(Directions): Below are the records; how many of their lines contain "bold"? Reply only with that figure.

(Excerpted records):
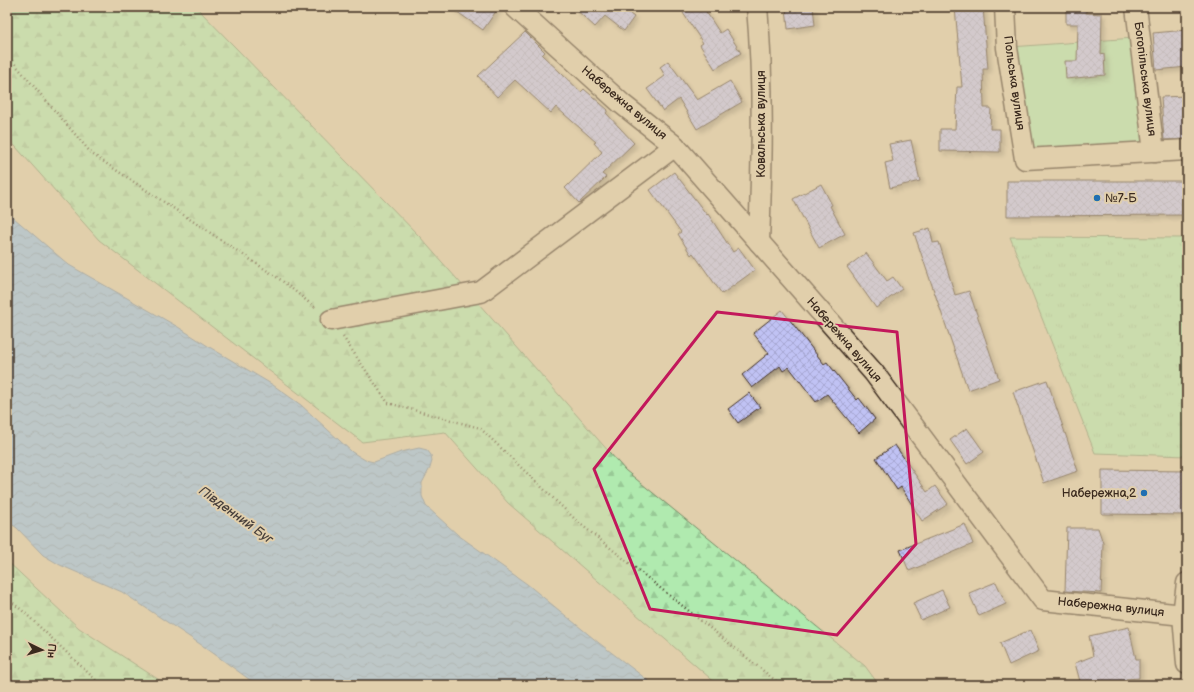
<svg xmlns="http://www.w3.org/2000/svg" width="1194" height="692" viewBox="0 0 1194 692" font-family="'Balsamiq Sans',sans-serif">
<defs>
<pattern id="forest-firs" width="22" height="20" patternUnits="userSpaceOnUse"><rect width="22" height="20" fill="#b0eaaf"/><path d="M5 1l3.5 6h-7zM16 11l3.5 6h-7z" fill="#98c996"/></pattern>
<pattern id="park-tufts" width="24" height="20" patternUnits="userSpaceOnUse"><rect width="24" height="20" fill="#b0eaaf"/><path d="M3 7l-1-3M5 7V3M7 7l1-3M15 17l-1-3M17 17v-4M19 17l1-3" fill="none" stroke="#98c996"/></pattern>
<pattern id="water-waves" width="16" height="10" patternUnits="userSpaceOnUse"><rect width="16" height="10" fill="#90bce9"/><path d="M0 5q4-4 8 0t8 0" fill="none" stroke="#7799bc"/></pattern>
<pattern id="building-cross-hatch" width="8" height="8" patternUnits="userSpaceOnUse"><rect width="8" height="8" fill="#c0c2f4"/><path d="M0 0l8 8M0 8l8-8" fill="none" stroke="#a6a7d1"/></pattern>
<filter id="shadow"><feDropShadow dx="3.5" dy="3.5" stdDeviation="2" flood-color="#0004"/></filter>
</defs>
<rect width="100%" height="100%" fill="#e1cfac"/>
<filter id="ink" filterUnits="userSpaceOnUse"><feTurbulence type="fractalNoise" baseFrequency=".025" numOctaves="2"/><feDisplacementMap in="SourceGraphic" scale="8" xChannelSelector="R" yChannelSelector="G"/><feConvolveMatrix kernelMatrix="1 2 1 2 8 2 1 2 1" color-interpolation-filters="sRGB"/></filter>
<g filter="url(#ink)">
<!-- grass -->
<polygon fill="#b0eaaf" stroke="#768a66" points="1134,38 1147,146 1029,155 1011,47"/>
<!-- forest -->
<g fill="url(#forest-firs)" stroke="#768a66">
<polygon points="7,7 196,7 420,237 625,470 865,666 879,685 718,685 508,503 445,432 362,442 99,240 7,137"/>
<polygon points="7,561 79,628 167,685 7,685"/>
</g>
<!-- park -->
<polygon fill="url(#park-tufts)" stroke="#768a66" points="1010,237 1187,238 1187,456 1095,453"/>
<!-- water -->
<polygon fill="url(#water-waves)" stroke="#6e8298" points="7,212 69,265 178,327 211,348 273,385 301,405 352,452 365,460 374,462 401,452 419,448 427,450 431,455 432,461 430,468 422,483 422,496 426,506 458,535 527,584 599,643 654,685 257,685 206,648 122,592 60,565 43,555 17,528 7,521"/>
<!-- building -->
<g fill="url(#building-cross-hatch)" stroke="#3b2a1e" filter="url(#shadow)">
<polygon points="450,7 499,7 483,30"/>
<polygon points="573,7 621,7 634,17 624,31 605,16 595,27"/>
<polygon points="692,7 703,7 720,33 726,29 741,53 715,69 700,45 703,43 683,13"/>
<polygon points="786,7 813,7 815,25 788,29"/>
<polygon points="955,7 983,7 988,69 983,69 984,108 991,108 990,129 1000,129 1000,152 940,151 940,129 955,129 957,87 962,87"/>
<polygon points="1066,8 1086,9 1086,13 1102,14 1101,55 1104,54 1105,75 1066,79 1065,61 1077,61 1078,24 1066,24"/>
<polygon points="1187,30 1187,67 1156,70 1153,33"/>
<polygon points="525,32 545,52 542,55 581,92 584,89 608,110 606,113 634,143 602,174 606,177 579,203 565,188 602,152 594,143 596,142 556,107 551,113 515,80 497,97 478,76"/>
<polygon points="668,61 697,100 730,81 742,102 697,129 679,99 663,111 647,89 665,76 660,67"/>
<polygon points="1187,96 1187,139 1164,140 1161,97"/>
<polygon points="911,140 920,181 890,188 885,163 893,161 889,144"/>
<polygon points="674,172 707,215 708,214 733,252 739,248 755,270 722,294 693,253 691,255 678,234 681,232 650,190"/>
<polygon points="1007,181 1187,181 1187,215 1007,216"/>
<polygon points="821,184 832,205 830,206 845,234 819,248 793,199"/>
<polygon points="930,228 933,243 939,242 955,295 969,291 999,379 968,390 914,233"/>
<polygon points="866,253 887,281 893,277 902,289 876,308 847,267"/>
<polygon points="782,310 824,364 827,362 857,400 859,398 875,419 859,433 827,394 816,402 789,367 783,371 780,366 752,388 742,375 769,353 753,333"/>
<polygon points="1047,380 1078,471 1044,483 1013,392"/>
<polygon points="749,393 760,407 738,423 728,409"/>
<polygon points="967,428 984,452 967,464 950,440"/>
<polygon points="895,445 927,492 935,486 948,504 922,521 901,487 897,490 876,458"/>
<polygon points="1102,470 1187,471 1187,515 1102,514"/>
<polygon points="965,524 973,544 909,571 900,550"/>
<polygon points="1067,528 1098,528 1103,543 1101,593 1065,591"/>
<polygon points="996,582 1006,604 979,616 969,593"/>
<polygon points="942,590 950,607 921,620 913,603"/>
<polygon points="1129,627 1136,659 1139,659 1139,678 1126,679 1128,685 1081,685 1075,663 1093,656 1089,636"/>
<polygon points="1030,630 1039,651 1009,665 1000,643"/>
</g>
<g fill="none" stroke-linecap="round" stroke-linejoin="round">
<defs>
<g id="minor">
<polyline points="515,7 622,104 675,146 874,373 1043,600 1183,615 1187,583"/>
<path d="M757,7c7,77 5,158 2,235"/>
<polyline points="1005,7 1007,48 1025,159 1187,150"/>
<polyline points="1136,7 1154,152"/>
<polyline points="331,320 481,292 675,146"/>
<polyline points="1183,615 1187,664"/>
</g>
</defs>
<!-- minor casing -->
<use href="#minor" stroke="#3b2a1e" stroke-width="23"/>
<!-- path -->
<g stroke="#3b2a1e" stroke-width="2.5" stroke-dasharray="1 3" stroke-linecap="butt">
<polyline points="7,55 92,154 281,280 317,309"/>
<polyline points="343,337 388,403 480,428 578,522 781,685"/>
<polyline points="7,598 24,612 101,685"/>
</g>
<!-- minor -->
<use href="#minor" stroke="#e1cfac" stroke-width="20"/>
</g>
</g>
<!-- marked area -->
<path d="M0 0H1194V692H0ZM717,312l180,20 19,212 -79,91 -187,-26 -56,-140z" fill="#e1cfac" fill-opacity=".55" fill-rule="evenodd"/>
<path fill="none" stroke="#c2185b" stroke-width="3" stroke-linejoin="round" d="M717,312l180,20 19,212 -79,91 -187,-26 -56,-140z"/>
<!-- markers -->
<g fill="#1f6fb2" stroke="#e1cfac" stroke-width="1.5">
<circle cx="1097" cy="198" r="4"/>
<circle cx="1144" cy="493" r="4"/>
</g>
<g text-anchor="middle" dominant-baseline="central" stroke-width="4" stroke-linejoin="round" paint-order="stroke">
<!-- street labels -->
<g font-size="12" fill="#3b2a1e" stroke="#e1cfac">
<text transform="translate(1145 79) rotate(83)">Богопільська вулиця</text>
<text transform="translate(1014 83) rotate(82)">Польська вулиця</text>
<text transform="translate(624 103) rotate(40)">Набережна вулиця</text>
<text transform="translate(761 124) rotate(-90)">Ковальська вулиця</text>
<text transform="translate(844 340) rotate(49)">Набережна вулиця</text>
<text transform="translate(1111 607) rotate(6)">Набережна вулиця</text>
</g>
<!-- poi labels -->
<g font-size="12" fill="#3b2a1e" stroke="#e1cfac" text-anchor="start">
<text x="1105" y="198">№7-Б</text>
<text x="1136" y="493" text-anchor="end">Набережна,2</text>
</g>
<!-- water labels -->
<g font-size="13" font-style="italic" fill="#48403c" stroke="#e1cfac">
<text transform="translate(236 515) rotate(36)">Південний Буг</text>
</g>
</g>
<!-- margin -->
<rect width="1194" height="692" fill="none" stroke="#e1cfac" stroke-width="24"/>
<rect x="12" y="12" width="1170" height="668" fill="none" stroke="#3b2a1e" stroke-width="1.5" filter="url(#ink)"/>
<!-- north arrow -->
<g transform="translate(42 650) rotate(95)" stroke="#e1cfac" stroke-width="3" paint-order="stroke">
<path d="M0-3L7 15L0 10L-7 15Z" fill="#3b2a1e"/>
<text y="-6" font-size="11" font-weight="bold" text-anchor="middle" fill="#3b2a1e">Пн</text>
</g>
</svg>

* * *

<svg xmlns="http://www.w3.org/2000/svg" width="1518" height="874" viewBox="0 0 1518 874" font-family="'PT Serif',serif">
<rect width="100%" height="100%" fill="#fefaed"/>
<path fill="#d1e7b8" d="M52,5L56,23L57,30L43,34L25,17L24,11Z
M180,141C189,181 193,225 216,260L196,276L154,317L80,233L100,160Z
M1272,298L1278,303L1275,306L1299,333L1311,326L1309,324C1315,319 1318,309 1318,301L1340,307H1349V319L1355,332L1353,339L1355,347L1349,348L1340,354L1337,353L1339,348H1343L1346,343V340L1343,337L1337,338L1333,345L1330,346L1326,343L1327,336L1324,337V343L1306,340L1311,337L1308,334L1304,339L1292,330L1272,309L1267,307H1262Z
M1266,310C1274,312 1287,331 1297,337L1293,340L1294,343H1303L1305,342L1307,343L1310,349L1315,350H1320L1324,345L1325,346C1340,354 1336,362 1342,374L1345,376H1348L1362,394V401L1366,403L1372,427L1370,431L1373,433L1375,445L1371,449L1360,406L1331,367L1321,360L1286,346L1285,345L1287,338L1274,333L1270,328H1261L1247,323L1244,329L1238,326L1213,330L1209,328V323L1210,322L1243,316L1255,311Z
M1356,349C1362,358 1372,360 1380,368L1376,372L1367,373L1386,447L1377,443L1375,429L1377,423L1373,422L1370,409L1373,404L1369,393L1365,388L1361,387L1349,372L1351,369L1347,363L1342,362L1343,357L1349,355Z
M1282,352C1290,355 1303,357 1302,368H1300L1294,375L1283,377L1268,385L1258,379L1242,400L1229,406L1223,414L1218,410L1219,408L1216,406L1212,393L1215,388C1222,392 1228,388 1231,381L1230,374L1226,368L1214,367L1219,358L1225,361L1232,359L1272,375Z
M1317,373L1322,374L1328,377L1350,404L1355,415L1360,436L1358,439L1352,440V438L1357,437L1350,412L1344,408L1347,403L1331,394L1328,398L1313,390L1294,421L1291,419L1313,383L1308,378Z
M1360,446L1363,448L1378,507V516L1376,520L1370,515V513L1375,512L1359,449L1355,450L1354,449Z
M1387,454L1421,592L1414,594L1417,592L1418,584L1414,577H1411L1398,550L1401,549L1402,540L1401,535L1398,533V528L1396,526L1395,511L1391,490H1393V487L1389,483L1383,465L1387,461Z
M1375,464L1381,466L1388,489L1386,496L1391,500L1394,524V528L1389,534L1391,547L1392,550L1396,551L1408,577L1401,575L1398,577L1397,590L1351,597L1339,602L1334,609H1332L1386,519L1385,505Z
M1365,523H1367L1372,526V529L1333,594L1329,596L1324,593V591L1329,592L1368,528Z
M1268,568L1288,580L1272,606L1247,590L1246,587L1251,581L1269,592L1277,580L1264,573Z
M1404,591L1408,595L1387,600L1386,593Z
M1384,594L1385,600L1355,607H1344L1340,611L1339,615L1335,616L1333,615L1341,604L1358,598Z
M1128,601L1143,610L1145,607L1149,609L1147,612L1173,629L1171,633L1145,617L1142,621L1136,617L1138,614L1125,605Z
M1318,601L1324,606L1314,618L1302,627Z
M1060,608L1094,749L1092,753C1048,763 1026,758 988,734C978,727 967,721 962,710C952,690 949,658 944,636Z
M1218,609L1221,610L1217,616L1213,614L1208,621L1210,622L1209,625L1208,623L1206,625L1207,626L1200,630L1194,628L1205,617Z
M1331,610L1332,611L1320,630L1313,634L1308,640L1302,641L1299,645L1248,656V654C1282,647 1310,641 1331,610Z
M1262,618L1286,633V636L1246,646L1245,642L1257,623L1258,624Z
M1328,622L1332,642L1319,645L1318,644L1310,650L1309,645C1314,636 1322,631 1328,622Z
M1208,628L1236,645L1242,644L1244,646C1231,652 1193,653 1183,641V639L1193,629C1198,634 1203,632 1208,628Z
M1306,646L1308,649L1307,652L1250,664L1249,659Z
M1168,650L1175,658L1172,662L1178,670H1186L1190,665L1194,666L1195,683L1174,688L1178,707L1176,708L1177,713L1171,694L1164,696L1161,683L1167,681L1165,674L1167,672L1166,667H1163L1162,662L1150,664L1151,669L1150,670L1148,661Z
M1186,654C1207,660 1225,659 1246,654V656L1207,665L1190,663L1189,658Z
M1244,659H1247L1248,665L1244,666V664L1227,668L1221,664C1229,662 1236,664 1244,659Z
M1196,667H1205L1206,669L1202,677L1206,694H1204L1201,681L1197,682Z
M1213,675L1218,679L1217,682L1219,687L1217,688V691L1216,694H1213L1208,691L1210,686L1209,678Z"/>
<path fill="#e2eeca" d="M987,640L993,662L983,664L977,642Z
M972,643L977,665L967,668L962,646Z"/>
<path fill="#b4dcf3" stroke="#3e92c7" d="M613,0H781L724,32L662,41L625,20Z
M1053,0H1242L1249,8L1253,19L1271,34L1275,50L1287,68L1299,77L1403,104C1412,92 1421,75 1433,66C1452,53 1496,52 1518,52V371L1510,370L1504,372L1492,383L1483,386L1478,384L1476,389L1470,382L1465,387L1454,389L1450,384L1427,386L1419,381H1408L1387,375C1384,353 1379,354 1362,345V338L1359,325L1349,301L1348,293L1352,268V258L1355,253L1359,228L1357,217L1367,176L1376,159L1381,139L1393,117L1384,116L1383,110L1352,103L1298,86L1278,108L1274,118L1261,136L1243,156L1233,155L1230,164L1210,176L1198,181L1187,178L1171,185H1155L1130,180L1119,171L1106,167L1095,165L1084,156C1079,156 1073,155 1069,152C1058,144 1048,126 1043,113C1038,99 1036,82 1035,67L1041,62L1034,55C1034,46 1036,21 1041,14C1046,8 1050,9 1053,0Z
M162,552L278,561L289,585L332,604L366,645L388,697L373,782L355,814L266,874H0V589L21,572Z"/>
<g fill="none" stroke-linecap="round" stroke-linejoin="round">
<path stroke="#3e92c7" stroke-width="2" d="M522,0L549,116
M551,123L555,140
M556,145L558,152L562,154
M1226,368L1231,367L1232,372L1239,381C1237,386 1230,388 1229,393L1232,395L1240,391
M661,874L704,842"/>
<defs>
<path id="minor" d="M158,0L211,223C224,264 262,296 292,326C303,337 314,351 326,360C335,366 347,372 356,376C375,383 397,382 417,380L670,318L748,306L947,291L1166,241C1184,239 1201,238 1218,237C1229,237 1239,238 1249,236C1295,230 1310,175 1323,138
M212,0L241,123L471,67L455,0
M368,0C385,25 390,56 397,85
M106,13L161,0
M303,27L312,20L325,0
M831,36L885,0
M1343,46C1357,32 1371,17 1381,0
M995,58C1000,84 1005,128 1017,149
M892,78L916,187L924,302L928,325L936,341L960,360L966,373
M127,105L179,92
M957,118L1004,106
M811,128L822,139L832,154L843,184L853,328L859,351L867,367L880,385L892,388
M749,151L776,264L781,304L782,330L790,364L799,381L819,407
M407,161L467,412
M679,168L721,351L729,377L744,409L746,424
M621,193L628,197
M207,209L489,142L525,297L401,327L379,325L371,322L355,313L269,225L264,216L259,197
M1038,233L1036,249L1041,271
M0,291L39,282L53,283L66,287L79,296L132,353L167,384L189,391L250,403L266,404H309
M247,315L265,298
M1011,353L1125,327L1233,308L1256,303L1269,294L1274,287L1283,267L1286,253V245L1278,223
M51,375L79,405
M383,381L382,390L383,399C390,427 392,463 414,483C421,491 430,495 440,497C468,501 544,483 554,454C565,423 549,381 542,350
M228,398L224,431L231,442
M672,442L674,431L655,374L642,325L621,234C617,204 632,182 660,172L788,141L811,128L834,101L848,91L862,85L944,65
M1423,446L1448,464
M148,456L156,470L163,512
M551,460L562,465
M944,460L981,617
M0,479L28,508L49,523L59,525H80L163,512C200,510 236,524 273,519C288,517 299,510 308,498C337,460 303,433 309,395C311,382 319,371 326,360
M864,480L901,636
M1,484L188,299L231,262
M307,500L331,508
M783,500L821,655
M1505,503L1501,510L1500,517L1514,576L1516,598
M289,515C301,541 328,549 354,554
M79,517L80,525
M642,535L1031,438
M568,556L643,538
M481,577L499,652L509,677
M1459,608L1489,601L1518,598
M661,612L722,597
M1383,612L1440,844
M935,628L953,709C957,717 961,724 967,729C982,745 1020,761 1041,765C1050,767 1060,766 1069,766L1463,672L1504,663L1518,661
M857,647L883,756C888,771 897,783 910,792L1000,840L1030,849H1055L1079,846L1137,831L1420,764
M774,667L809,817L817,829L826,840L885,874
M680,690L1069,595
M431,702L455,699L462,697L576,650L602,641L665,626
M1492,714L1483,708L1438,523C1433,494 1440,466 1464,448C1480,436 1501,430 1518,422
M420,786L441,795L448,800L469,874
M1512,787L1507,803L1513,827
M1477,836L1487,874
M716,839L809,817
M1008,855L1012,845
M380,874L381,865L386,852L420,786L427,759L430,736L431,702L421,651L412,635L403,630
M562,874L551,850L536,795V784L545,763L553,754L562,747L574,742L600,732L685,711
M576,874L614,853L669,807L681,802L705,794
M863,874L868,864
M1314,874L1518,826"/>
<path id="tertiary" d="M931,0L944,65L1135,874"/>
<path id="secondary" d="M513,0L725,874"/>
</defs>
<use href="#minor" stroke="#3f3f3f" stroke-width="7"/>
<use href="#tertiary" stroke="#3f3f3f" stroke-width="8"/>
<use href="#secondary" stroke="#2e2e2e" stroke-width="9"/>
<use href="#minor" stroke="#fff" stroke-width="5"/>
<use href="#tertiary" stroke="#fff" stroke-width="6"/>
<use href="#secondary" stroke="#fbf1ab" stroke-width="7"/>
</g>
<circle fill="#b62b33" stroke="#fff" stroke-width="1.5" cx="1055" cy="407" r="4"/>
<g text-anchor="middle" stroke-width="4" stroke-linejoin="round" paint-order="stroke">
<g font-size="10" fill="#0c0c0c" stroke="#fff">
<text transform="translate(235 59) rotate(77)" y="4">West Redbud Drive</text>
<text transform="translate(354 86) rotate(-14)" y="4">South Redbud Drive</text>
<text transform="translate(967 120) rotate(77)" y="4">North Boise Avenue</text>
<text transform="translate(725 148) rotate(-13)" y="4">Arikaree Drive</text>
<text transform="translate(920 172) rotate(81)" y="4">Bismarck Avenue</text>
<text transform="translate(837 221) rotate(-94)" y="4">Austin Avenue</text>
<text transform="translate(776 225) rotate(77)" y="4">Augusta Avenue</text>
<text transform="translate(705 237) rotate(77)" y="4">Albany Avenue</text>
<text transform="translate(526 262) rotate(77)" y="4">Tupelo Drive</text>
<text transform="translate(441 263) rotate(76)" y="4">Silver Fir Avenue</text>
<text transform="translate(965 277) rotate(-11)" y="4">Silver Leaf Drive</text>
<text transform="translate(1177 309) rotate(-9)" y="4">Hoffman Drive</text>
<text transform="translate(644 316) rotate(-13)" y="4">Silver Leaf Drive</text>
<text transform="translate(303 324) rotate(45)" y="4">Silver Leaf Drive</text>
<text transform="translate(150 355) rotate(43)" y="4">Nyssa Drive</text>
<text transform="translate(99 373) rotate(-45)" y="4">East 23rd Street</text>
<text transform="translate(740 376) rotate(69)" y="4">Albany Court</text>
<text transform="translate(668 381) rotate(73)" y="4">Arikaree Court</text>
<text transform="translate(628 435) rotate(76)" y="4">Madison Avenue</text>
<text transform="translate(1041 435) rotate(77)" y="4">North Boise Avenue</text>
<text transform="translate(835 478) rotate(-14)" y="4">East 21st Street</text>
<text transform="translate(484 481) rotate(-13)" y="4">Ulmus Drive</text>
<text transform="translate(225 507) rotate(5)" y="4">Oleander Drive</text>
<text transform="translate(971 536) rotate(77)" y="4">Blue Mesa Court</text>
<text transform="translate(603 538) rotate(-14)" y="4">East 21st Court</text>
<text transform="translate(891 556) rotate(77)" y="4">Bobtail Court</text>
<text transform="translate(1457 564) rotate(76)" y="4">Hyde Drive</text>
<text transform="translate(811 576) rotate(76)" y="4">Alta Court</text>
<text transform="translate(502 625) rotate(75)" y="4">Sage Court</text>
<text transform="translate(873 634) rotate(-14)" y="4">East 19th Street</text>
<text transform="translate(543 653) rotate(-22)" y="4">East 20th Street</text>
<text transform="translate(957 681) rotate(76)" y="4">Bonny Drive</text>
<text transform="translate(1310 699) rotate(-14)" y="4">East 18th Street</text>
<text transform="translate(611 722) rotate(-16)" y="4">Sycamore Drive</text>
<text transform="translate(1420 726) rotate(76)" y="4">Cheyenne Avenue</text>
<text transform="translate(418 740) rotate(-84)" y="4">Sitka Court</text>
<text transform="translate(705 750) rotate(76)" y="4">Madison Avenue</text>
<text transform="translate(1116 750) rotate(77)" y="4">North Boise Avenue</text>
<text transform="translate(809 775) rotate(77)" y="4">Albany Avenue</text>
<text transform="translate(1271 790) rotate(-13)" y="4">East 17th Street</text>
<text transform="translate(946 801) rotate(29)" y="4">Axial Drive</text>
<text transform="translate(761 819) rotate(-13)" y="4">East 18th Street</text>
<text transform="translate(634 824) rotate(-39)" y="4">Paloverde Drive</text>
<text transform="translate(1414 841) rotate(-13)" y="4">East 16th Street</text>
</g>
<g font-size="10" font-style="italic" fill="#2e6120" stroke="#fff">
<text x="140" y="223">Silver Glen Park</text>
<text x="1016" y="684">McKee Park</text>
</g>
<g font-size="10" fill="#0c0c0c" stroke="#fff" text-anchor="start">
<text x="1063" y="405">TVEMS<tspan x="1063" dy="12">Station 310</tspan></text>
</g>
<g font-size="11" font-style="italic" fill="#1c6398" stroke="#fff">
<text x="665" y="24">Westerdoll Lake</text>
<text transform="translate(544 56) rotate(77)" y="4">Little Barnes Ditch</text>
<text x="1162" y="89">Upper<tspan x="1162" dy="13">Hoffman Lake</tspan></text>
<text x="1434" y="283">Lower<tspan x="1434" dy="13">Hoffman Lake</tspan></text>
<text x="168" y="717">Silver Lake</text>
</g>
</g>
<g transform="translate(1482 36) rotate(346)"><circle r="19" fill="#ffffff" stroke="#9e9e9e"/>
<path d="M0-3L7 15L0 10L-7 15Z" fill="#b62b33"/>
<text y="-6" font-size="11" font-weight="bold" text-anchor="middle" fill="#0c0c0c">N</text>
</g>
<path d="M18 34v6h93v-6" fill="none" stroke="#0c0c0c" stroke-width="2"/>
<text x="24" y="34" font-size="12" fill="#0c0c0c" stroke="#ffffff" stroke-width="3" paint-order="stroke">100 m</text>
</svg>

(Answer box): 2